Anatomy of the hamstring muscle group
The hamstring muscles run along the back of the thigh. The hamstring group of muscles allows you to extend your leg straight back and bend your knee.
Description of a hamstring strain
A hamstring injury generally is a pull, a partial tear, or even a complete tear. Muscle strains are graded based on their severity. A grade 1 strain is mild and in most cases heals readily; a grade 3 strain is a complete tear of the muscle, which could take months to heal.

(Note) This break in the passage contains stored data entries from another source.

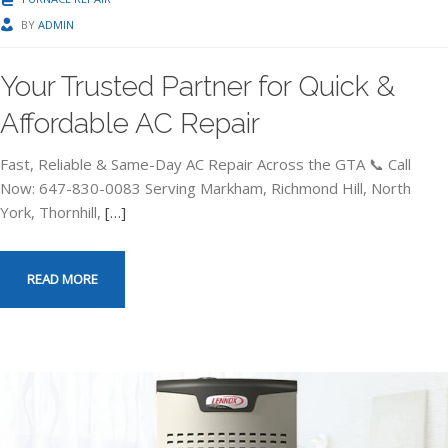
BY
ADMIN
Your Trusted Partner for Quick &
Affordable AC Repair
Fast, Reliable & Same-Day AC Repair Across the GTA 📞 Call
Now: 647-830-0083 Serving Markham, Richmond Hill, North
York, Thornhill,
[…]
READ MORE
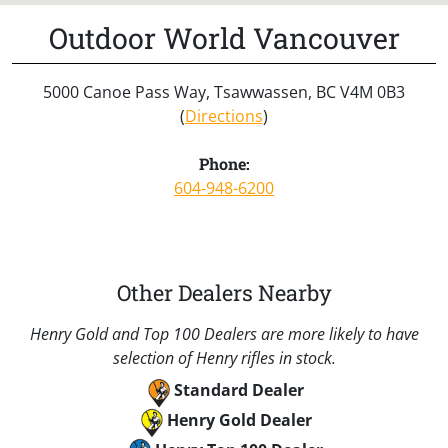
Outdoor World Vancouver
5000 Canoe Pass Way, Tsawwassen, BC V4M 0B3
(
Directions
)
Phone:
604-948-6200
Other Dealers Nearby
Henry Gold and Top 100 Dealers are more likely to have
selection of Henry rifles in stock.
Standard Dealer
Henry Gold Dealer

Cause of a hamstring strain
Muscle overload is definitely the main reason for hamstring muscle strain. This tends to happen in the event the muscle is stretched beyond its capacity or challenged with a sudden load. Several risk factors include:
• Muscle tightness
• Muscle imbalance
• Poor conditioning
• Muscle fatigue
Symptoms of a hamstring strain
In the event you strain your hamstring while sprinting in full stride, you will observe intense, sharp pain behind your thigh. It’ll lead you to an instant stop, and either limp on your good leg or fall. Additional symptoms could also include:
• Swelling throughout the initial few hours after injury
• Bruising or discoloration on the back of the leg underneath the knee within the first couple of days
• Weakness in the hamstring that may persist for weeks
Treatment for a hamstring strain
Management of hamstring strains vary dependant upon the kind of injury you’ve got, its severity, as well as your own needs and expectations. The objective of any treatment is always to enable you to resume all of the activities you enjoy. Following your chiropractors plan of action will restore your abilities faster, and help you prevent further future problems. Most hamstring strains heal effectively with simple, nonsurgical treatment. The RICE protocol is most effective for almost all sports-related injuries. RICE is short for Rest, Ice, Compression, and Elevation. As soon as the initial pain and swelling has subsided, chiropractic treatment will start. Specific exercises can restore flexibility and strength. A rehabilitative program focuses first on flexibility. Gentle stretches performed by your chiropractor will enhance your range of flexibility. As healing progresses, strengthening exercises will gradually be included to your program. Your chiropractor will talk about only when it’s safe to go back to sport activity.
Recovery for a hamstring strain
The majority of people who injure their hamstrings will recover full function after completing a rehabilitation plan. Early treatment using a plan that includes the RICE protocol and chiropractic treatment is shown to lead to better function and quicker come back to sports.